Being A Man In The #MeeToo Era

What does it feel being a man in the era of #MeeToo, #AmINext or #TimesUp? As young men it’s overwhelming to witness men in power being brought into their knees by the “cancel culture”. According to Dictionary.com, “cancel culture refers to the popular practice of withdrawing support for (cancelling) public figures and companies after they have done or said something considered objectionable or offensive.”

We’ve seen recently the Hollywood giants such as Harvey Weinstein, Charlie Rose and Bill Cosby fall by the power #MeToo movement. The idea of being a man in the 21st century is bit vague. Nobody teaches boys to be men. The journey to manhood is a mystery – might as well call it a path to nowhere.

It’s quite tricky as men to voice an opinion in this era without being reminded that “it’s not your place or you haven’t owned the right.” As if men need permission to share their thoughts in matters that concerns women – maybe we do. One of the unspoken rules is:  speak out but know when it’s time to ‘shush’.

The unfair privileges of being born male are under scrutiny. Of course, we all lust for change and dream of a real equal society. But we’re products of our fathers, a generation of breadwinners and non-negotiators of power. This new era is for men who are flexible, tolerant and comfortable being led particularly by women.

Young men find themselves in an awkward position. Who will lead the way? Unfortunately, this era isn’t kind to neutral men – one must pick a side or be labelled as a culprit. The mum and nonaligned men have no place in the society. It’s no longer about us and them – both men and women are expected to find a common ground.

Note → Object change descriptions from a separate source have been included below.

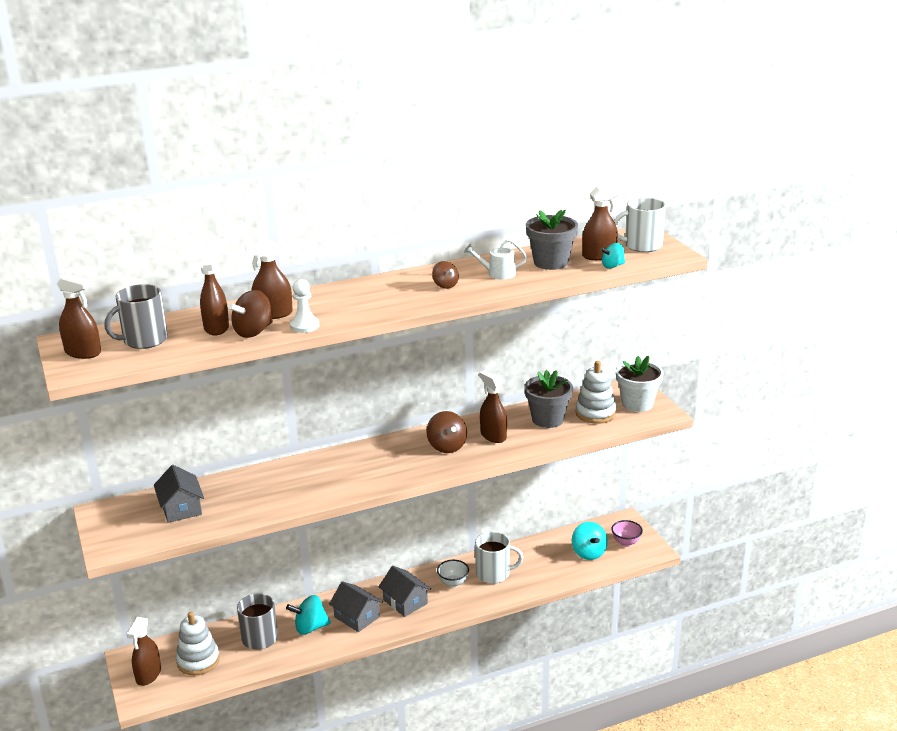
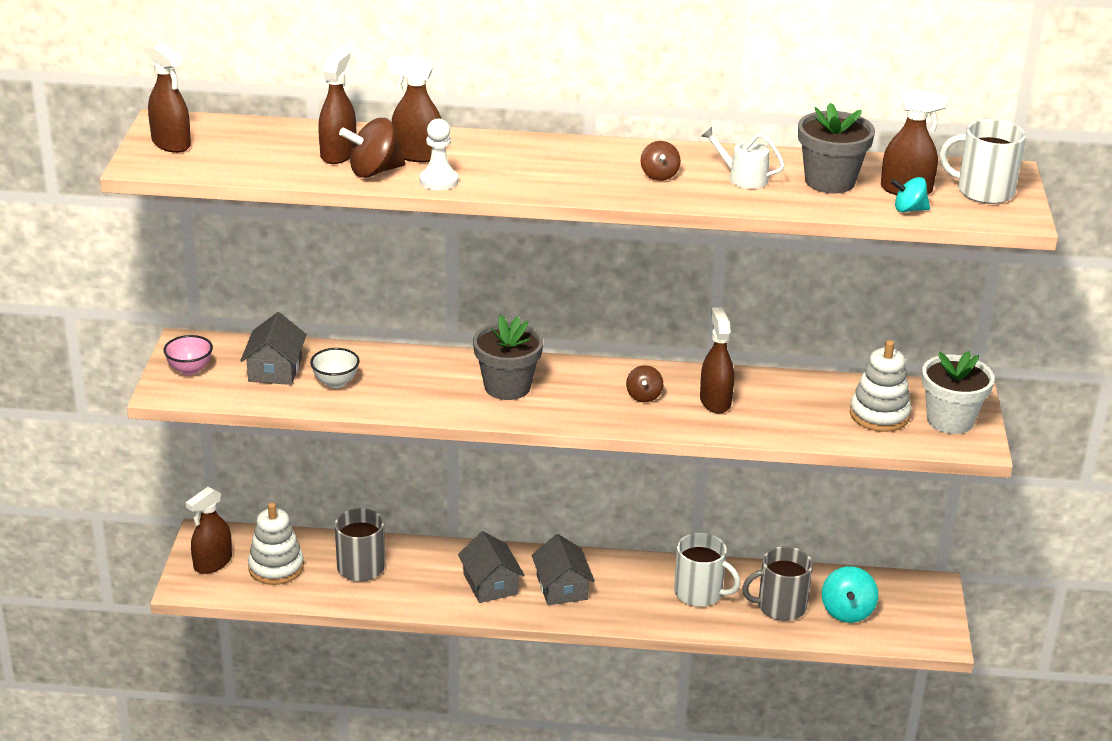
camera: 25 degrees right, 5 degrees up
grey mug [104,284,168,349] -> grey mug moved to [742,546,813,621]
turquoise spinning top [286,595,331,635] -> none
brown spinning top [426,411,467,453] -> brown spinning top [626,365,663,402], size x0.62
white bowl [437,560,469,587] -> white bowl moved to [310,348,360,388]
grey flower pot [524,370,573,428] -> grey flower pot moved to [473,315,543,400]
pink bowl [611,520,643,547] -> pink bowl moved to [163,335,213,375]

The days of claiming the “head of the house” title is fading out. Don’t be shocked to find some men in the kitchen and women behind the desk making decisions.

The #MeeToo movement doesn’t exist to demote powerful men but an end to an era of entitlement and toxic masculinity. This is an era not to be ‘survived’ by men but to be embraced. Somehow it feels like men are given an opportunity to rebrand and position themselves in society.

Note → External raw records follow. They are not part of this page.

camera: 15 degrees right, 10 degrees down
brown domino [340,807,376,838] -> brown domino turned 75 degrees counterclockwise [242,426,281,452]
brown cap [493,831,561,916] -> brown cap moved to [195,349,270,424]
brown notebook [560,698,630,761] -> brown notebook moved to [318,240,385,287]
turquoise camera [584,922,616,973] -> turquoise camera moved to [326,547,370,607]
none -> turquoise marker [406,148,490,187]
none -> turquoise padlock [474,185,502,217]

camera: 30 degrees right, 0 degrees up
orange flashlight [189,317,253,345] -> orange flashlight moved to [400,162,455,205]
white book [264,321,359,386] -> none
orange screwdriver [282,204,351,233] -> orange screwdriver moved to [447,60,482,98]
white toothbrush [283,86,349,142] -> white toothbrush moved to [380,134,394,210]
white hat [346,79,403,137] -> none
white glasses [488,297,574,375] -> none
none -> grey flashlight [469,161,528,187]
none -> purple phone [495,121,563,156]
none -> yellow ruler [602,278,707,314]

There’s an urgency for men do constantly define themselves outside the ‘man-box’ – to discover a new way of being a man without violence and ego. As young men, it’s in our hands to bring about positive change to the world. It’s time to divorce anything that tarnish the image of better men.

Bro, what are you doing to define what it means to be a ‘better man’?

19 thoughts on “Being A Man In The #MeeToo Era

  1. craigschrimpton41 says:

    Its an article of hard facts and fight that has been fought for many years …. Women in this era have a voice and are finaly speaking out
    ..Its sad how it affects all men the stigma of the “me2” movement… Question is how do we fix this in this day and age as many powerful men have been connected to this…
    Women now make the decisions and men have become stay at home dads and husbands , because women have taken the corporate world by the horns and are making life defining choices…
    We salute them for they are strong and courageous in a masculine dominated world…As bros we have to redefine the role of men in our society and the global world… So many of us gents have fallen victim … Its even harder now to just get a ladies contact details without it being harassment or let alone stricking up an innocent conversation…

  2. Jairusd says:

    Wow, an insightful read. We all could be better, it’s only a matter of taking the first step. Always remember your doing it for yourself and everything else after works in your favor.

  3. collenette123 says:

    It comes down to Love gents. Even if we were not loved even if we have underlying issues we can learn from others we are never too old to learn
    Love is patient, love is kind. It does not envy, it does not boast, it is not proud. It does not dishonor others, it is not self-seeking, it is not easily angered, it keeps no record of wrongs. Love does not delight in evil but rejoices with the truth. It always protects, always trusts, always hopes, always perseveres. 1 Corinth 13:4-8.

  4. Thabiso says:

    It’s so true. I’m in that space and sometimes changing the norm is a bit hectic. Personally I focus on what’s needed and make sure it’s achieved and don’t mind my partner taking the credit behind the scenes.